Horace Greeley

Horace Greeley (February 3, 1811 – November 29, 1872) was editor of the New-York Tribune, among the great newspapers of its time. Long active in politics, he served briefly as a congressman from New York, and was the candidate of the Democratic and Liberal Republican parties in the 1872 presidential election. He was defeated by President Ulysses S. Grant on Election Day, but died before the casting of the electoral vote.

Greeley was born to a poor family in New Hampshire. He was apprenticed to a printer in Vermont, and in 1831 went to New York City to seek his fortune. He wrote for or edited a number of publications, and involved himself in Whig Party politics, taking a significant part in William Henry Harrison's successful 1840 presidential campaign. The following year, he founded the Tribune, which through weekly editions sent by mail became the highest-circulating newspaper in the country. Among many other issues, he urged the settlement of the American West, which he saw as a land of opportunity for the young and the unemployed.

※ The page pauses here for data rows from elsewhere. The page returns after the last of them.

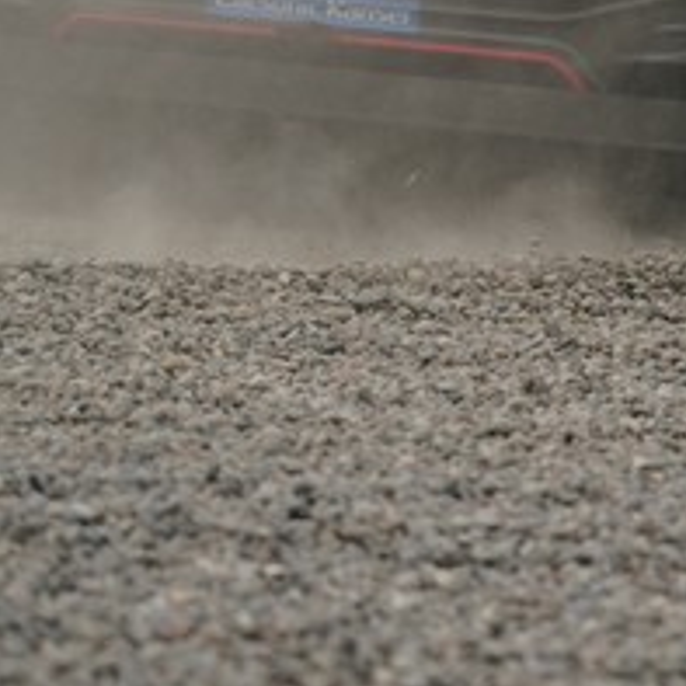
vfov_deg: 1.7
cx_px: 745
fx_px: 23699
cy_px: -87
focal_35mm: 1057
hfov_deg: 1.7
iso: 200
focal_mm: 341
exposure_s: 1/640
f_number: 6.3
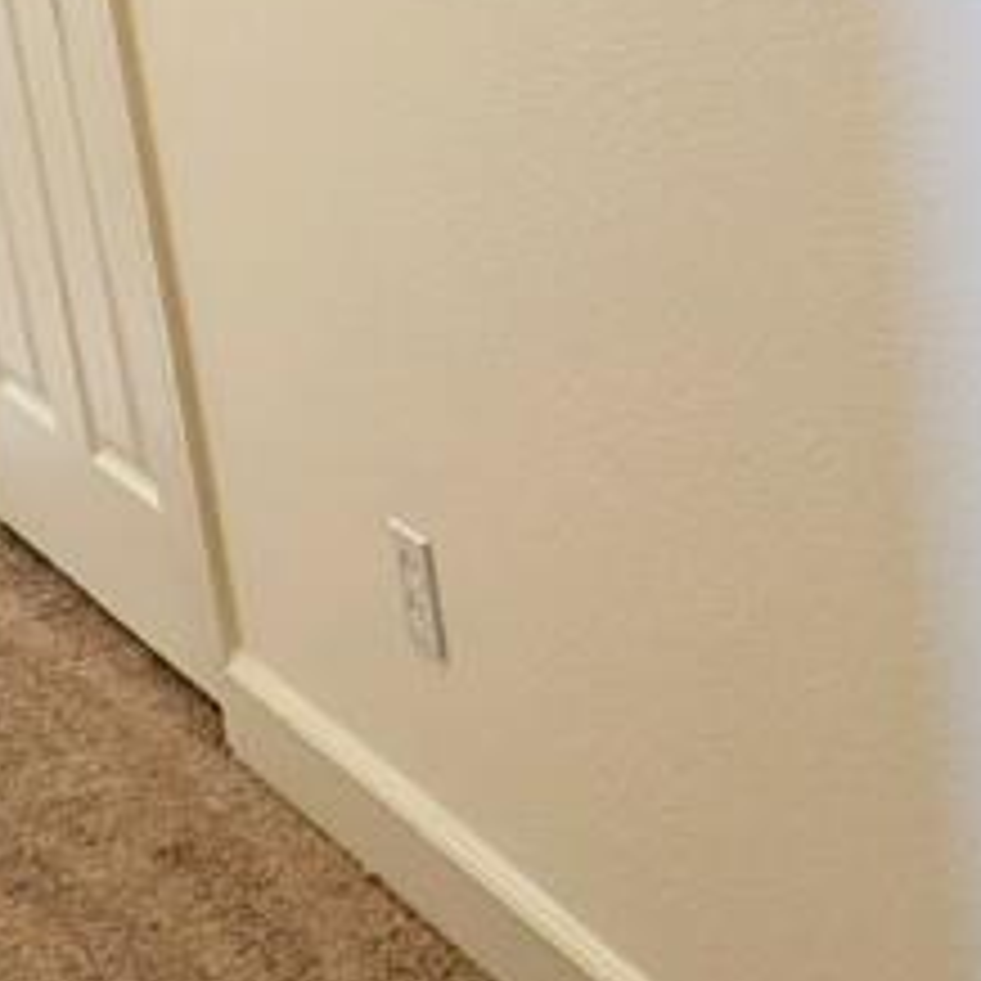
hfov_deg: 18.2
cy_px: 101
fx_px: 2341
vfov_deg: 23.1
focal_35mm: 73
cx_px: 1804
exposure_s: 1/30
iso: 47
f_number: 1.95
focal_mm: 2.23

His alliance with William H. Seward and Thurlow Weed led to him serving three months in the House of Representatives, where he angered many by investigating Congress in his newspaper. He helped found the Republican Party in 1854, but about then broke with Seward and Weed, backing other candidates against Seward at the 1860 Republican National Convention, and supporting the nominee, Abraham Lincoln. When the Civil War broke out, he mostly supported Lincoln, though urging him to commit to the end of slavery before the president was willing to do so. After Lincoln's assassination, he supported the Radical Republicans in opposition to President Andrew Johnson.

Crusading against the corruption of Grant's Republican administration, he was the new Liberal Republican Party's candidate in the 1872 U.S. presidential election. Despite having the additional support of the Democratic Party, he lost in a landslide. Devastated at the defeat, he died three weeks later. Greeley is the only major-party presidential candidate to have died prior to the electoral vote being cast.